Gli abusi edilizi che vengono commessi in un’area vincolata dopo il 1993 non sono sanabili. Così ha precisato la Corte di Cassazione, 3 Sez. Penale, con la recente sentenza n. 2231/2022 su un ricorso contro l’ordine di demolizione di un edificio sul quale sono stati effettuati illegittimamente degli ampliamenti volumetrici in più riprese, ricadenti in un’area sottoposta a vincolo paesaggistico ambientale.

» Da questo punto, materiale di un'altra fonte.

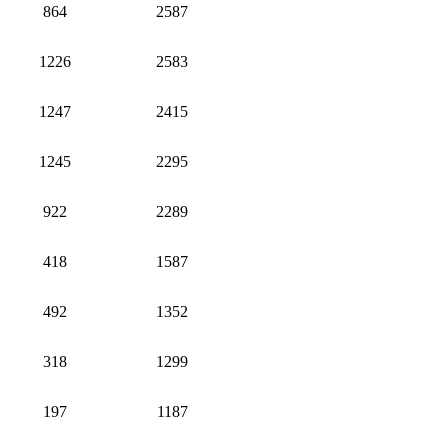
864
2587
1226
2583
1247
2415
1245
2295
922
2289
418
1587
492
1352
318
1299
197
1187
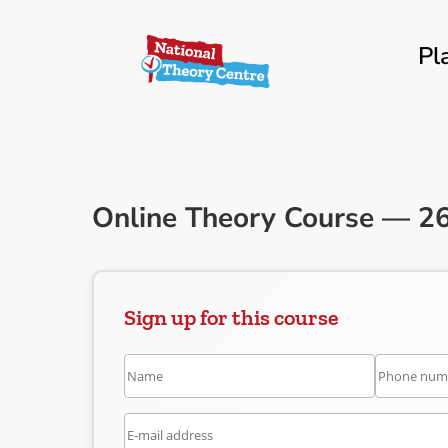
Pl
Online Theory Course — 26
Sign up for this course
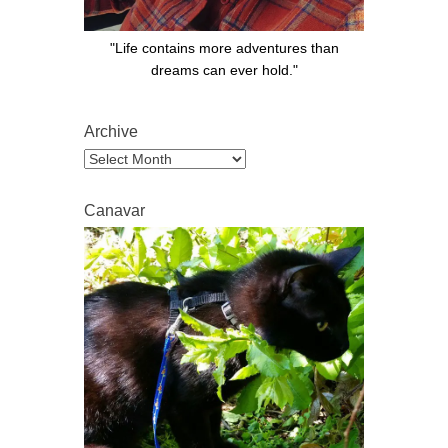
"Life contains more adventures than
dreams can ever hold."
Archive
Archive
Canavar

Come ricostruito dai giudici, nel 1993 era stato infatti realizzato un primo ampliamento volumetrico di 75 mq, sottoposto a sequestro nel 1995. Qualche anno dopo l’opera era poi stata ulteriormente ampliata, con conseguente nuovo sequestro. Sulla prima parte dei lavori fu poi presentato una richiesta di condono ex l. n. 724/1994 (Secondo Condono Edilizio), mentre sulla seconda parte dei lavori è stata avanzata istanza di sanatoria ex l. n. 326/2003 (Terzo Condono Edilizio).

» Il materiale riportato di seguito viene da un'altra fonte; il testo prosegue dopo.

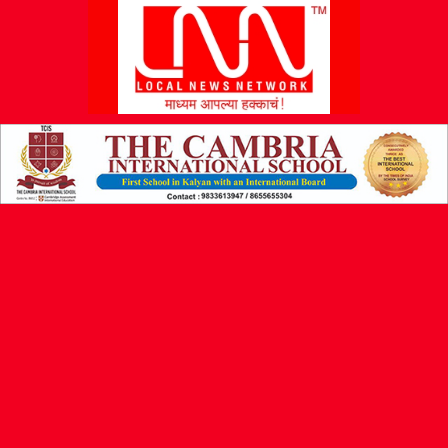
L
N
N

Dinanzi a tale condotta, gli Ermellini hanno ribadito come le opere realizzate illegittimamente non siano suscettibili di sanatoria. Oltre a non poter essere applicabile il condono del 1994, considerato che risulta che sono proseguiti i lavori edilizi abusivi con una seconda tranche di interventi, i giudici di legittimità sottolineano come per la legge del 2003, trattandosi di zona vincolata, il condono non può essere applicato poiché l’opera realizzata consiste di una nuova costruzione.
Di fatti, secondo il prevalente orientamento della giurisprudenza, in relazione agli abusi edilizi commessi in aree sottoposte a vincolo paesaggistico, il condono ex art. 32 dl. N. 269/2003 poi convertito nella l. n. 326/2003 è applicabile solo a interventi di minore rilevanza, non potendo invece fruire di sanatoria le opere abusive più importanti, anche se l’area è sottoposta a vincolo di inedificabilità relativa e gli interventi sono conformi alle norme urbanistiche.
Ne deriva che il ricorso è stato respinto, con conferma dell’ordine di demolizione per insanabilità delle nuove costruzioni in area vincolata.